----- Material provided

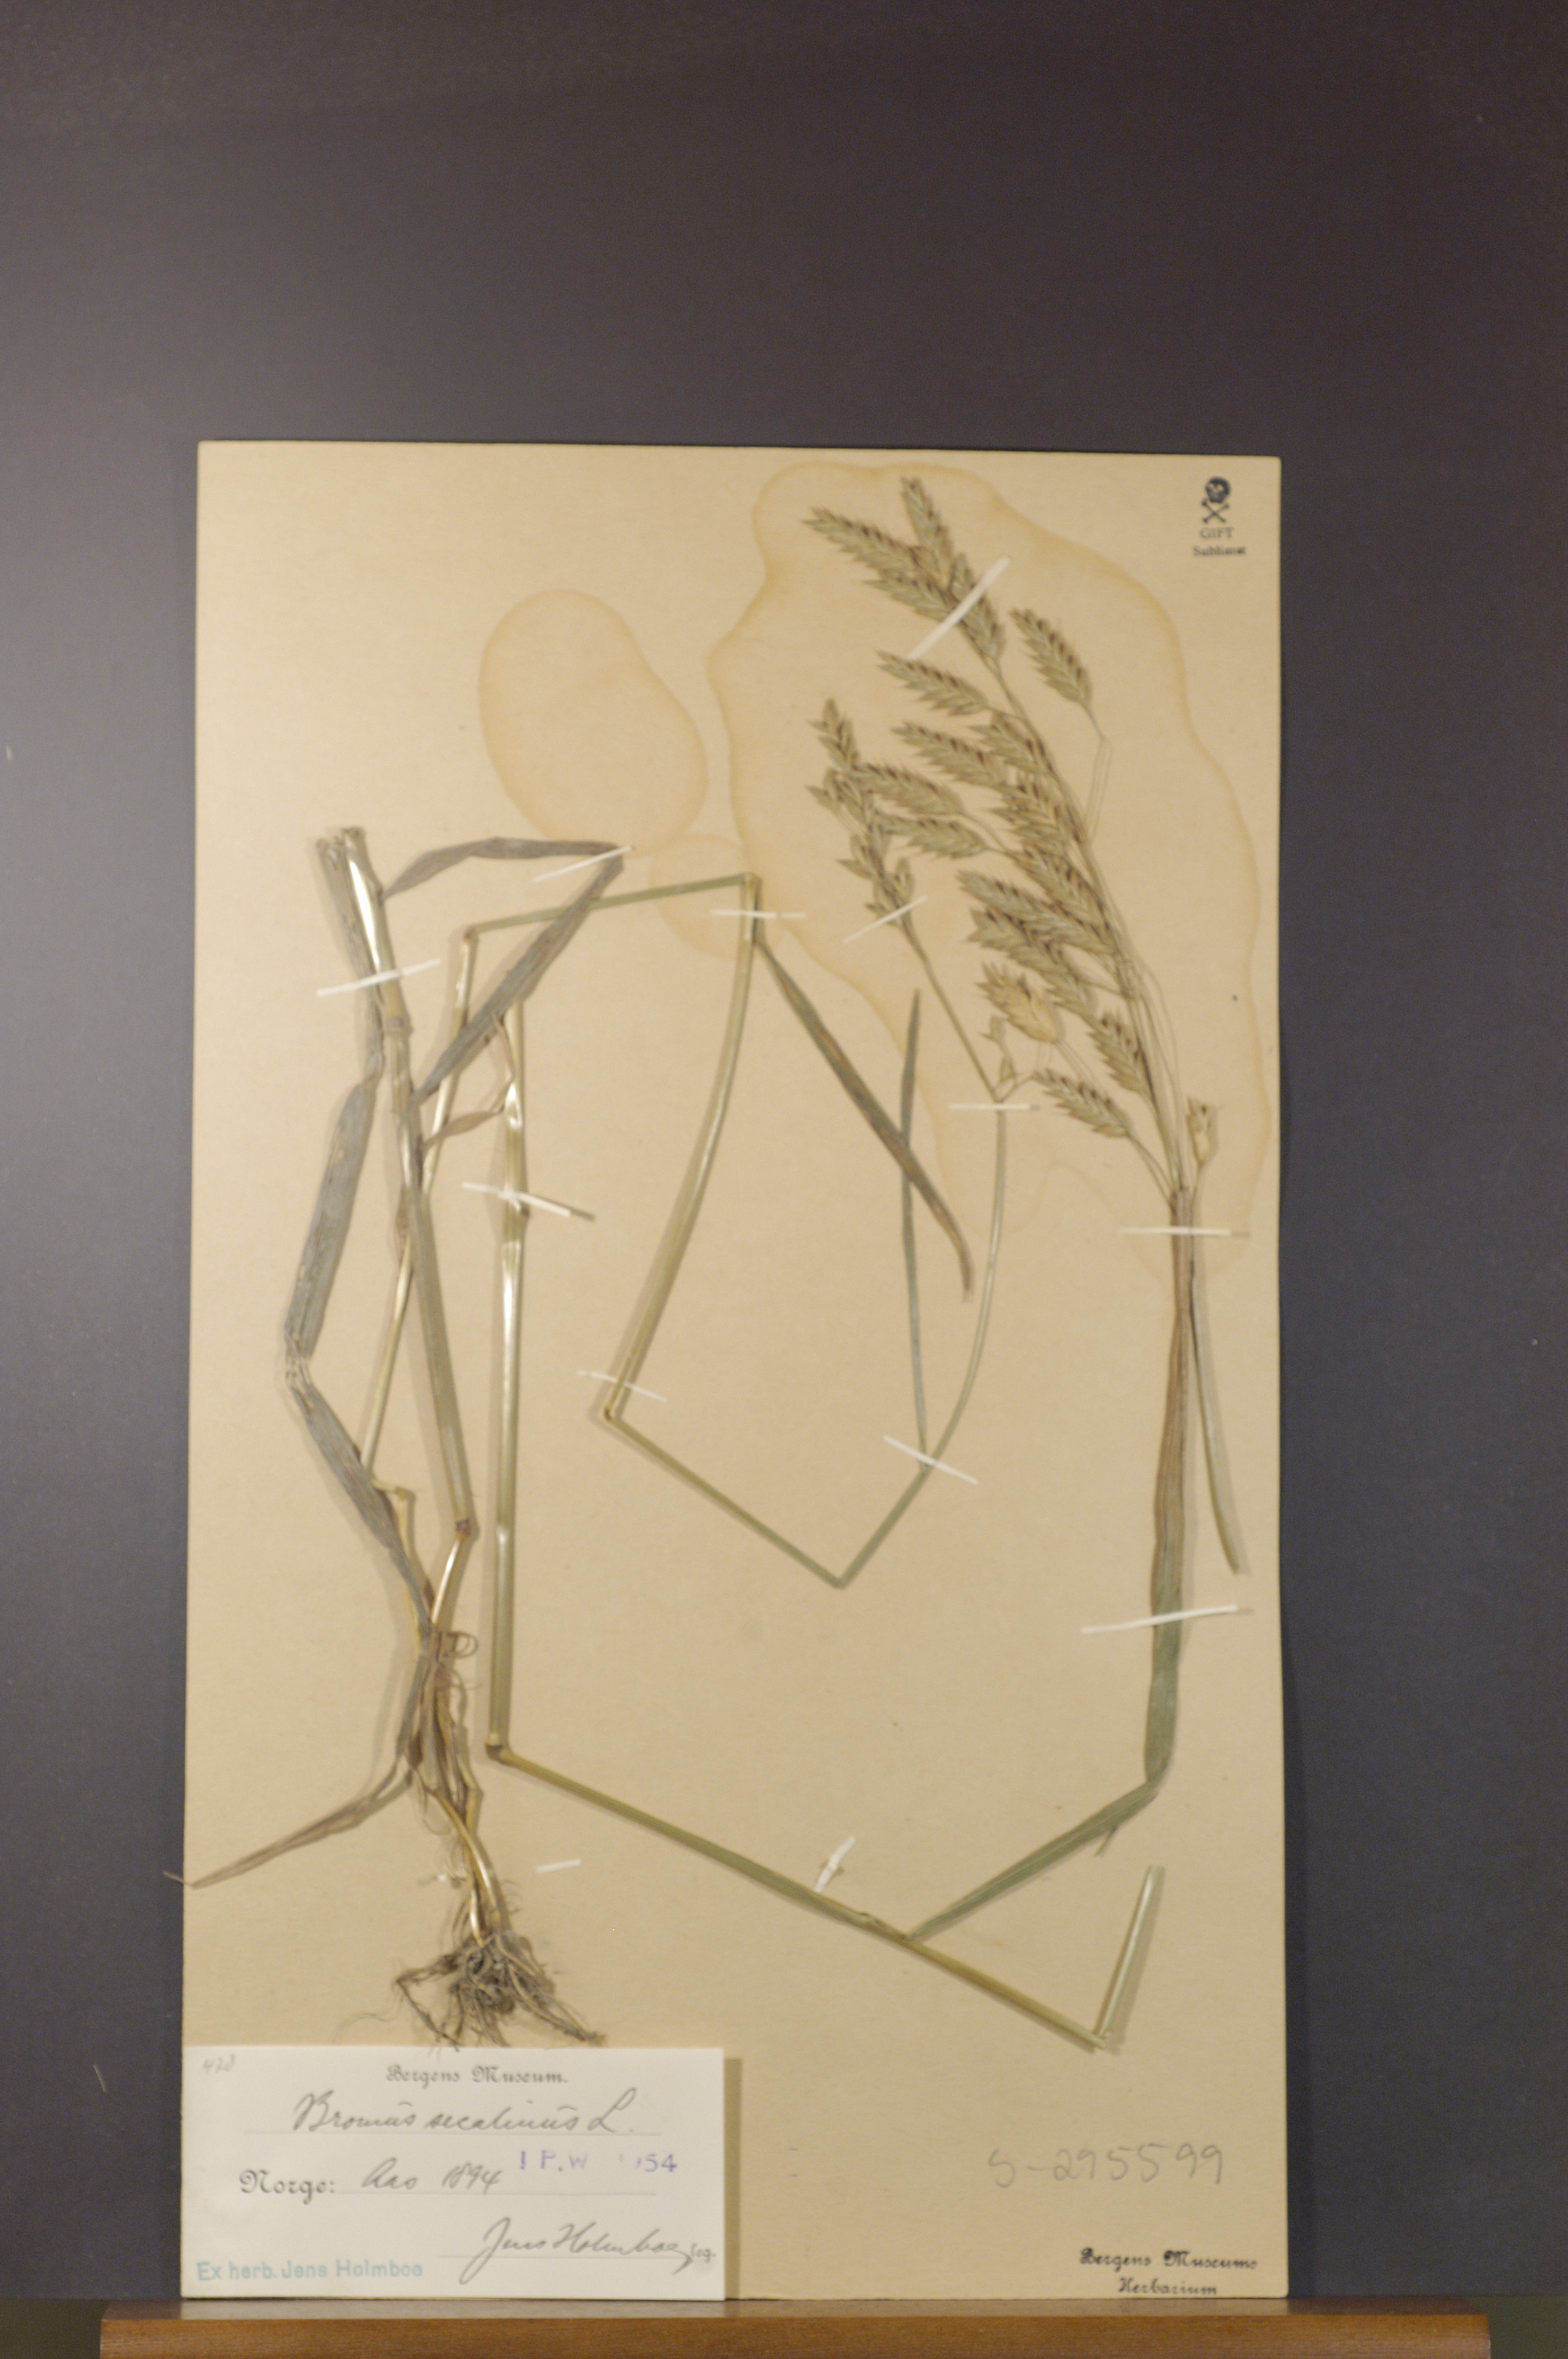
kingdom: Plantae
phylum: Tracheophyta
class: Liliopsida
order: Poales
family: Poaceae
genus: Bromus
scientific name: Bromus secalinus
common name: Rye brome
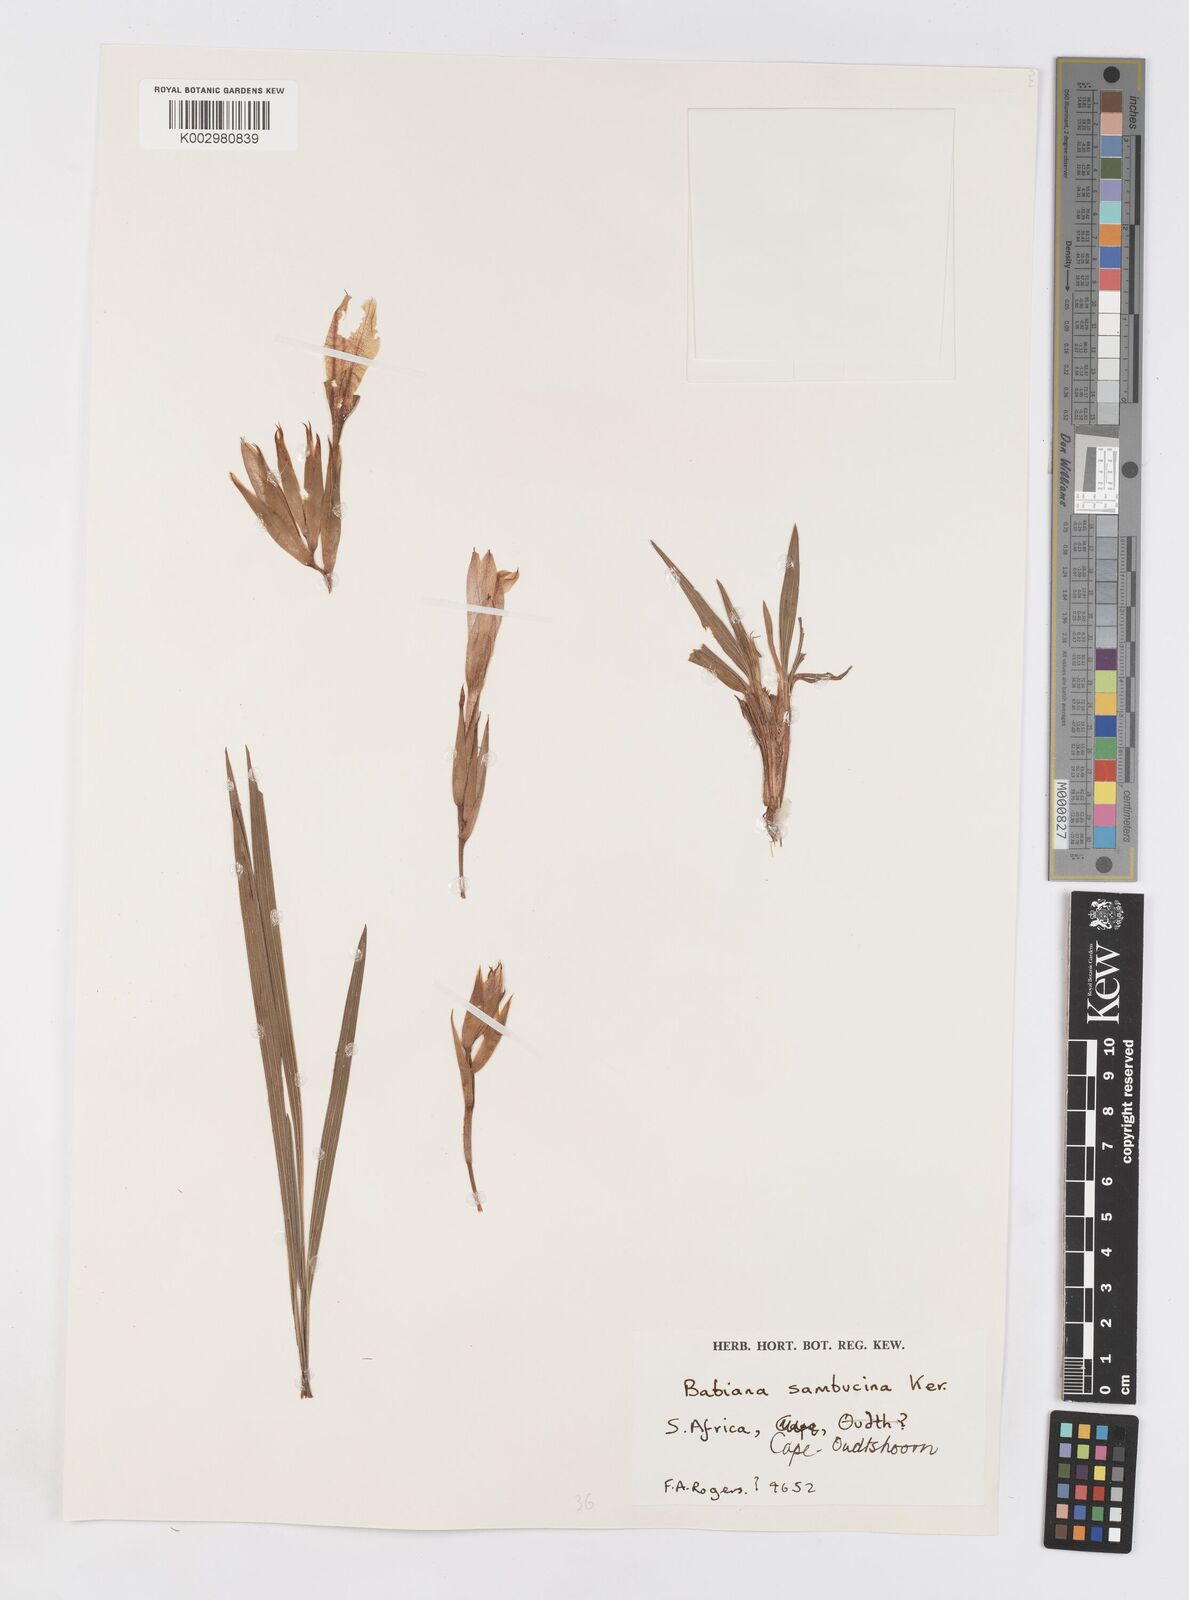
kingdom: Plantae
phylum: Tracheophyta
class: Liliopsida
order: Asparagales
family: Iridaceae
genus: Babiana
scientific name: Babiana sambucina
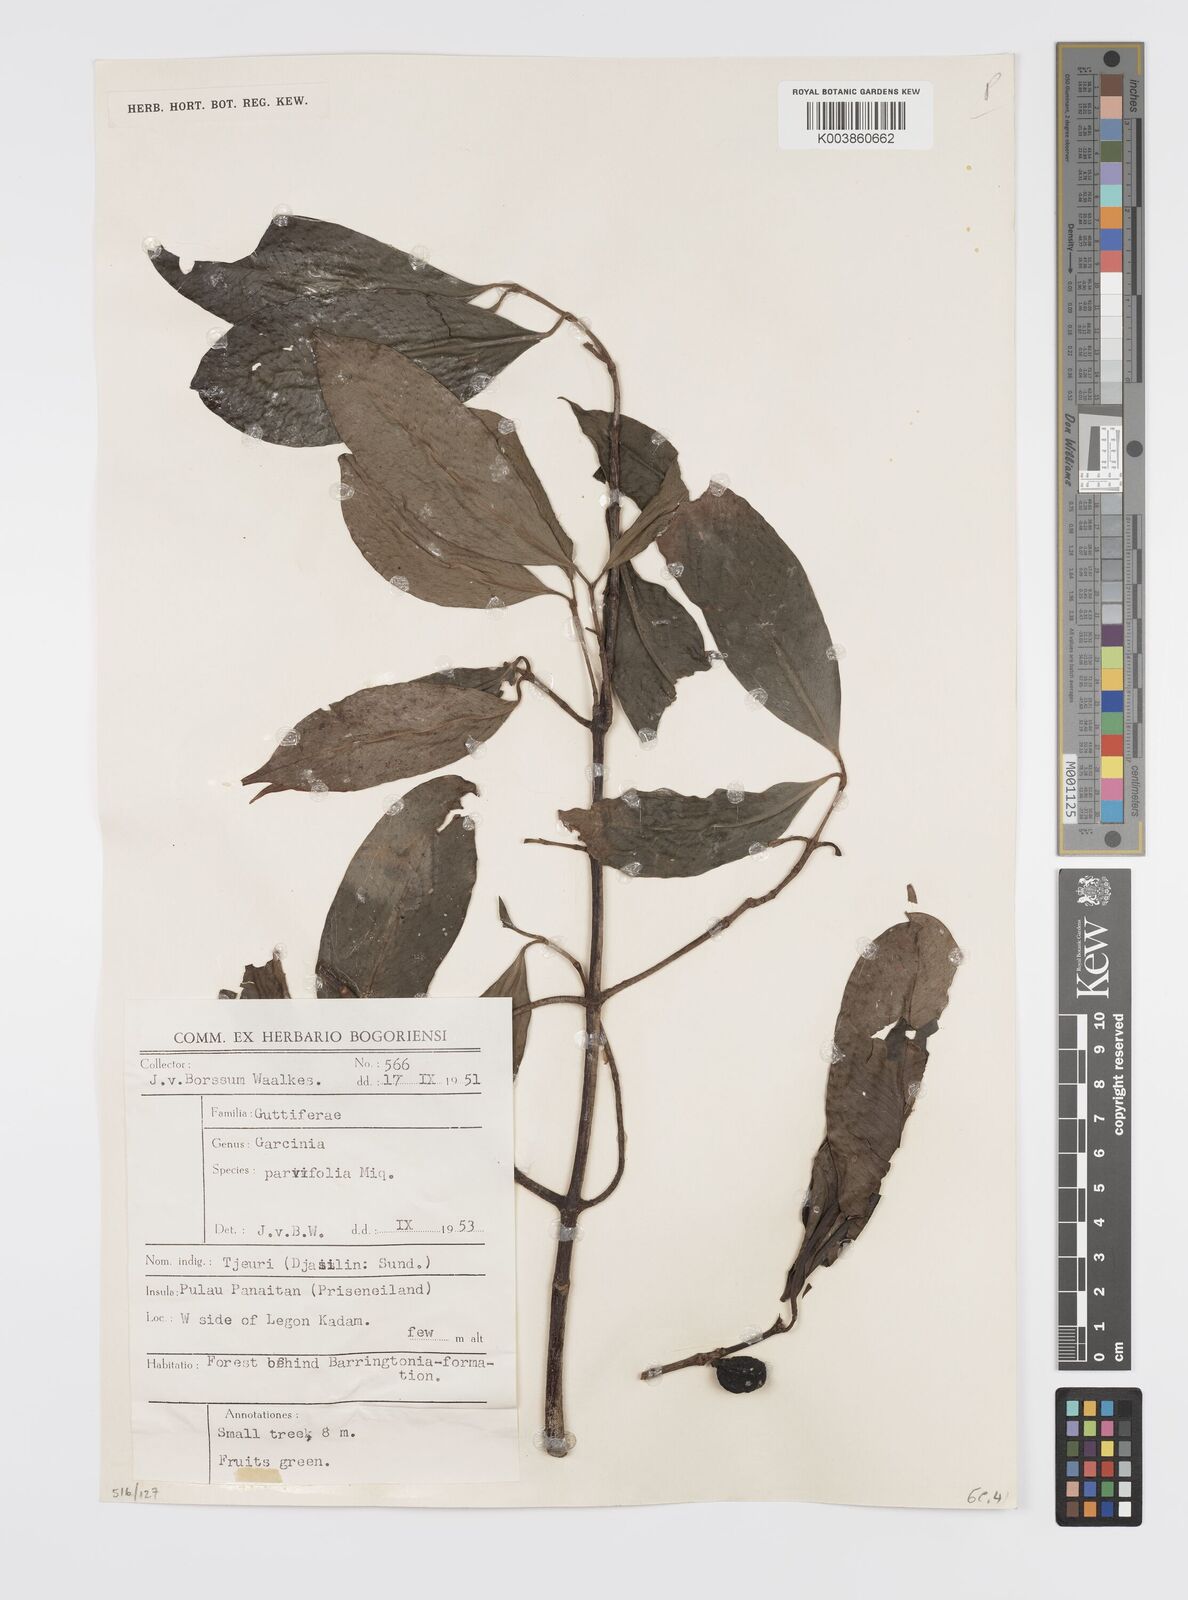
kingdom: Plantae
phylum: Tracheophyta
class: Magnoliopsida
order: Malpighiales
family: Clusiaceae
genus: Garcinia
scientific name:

----------

# Goal of the exercise
Rewrite every line of the records above as a single numbered list. Drop any blank lines and omit the pictures.

# Final answer
1. kingdom: Plantae
2. phylum: Tracheophyta
3. class: Liliopsida
4. order: Poales
5. family: Poaceae
6. genus: Bromus
7. scientific name: Bromus secalinus
8. common name: Rye brome
9. kingdom: Plantae
10. phylum: Tracheophyta
11. class: Liliopsida
12. order: Asparagales
13. family: Iridaceae
14. genus: Babiana
15. scientific name: Babiana sambucina
16. kingdom: Plantae
17. phylum: Tracheophyta
18. class: Magnoliopsida
19. order: Malpighiales
20. family: Clusiaceae
21. genus: Garcinia
22. scientific name:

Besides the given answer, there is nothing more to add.